Monooxygenase enzymes are capable of performing this epoxide reaction, thus converting alkenes to epoxides in a safer and more efficient manner. These biological catalysts are renewable, non-toxic, biodegradable, and can be scaled up for large-scale production. Additionally, with larger alkenes, the product will be highly enantiomerically-enriched epoxides of predomoinantly only one optimal isomer, a trait crucial for the manufacture of bioactives such as pharmaceuticals.
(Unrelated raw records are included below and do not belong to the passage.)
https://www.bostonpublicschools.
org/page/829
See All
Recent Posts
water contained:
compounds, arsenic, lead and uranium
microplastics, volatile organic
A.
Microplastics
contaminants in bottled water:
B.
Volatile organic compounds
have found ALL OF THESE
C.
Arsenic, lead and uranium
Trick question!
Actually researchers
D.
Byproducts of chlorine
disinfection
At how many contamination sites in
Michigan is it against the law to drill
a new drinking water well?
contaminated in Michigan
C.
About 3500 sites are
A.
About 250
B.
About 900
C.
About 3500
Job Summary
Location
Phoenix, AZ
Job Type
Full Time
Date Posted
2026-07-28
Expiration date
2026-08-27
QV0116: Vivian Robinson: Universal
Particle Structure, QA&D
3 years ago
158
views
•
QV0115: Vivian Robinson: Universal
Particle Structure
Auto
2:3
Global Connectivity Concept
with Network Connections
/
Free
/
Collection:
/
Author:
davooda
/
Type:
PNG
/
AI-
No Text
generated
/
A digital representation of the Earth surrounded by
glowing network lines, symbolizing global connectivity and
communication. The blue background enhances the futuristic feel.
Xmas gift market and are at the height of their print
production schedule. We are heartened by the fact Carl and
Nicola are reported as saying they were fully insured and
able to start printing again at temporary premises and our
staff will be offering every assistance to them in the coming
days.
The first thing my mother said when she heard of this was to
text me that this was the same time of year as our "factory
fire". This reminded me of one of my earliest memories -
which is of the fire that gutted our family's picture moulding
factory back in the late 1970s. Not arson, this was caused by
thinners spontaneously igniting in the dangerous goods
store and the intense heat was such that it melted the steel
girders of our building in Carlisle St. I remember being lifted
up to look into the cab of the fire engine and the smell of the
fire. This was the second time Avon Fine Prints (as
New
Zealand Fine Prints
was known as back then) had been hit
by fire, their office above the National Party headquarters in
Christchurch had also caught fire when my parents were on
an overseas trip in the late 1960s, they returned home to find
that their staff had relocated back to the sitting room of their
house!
We are focusing on the enzyme Ethene Monooxygenase, due to its ability to catalyse the ethylene to ethylene oxide reaction. To date it has only been found in Mycobacterium Smegmatis. Mycobacteirum is a difficult bacteria to work with as they are slow growing and difficult to work with. Consequently, the team is attempting to achieve high levels of expression in Escherichia Coli. If successful, with the oxidation of ethylene, we will attempt to oxidise indene creating extremely useful products.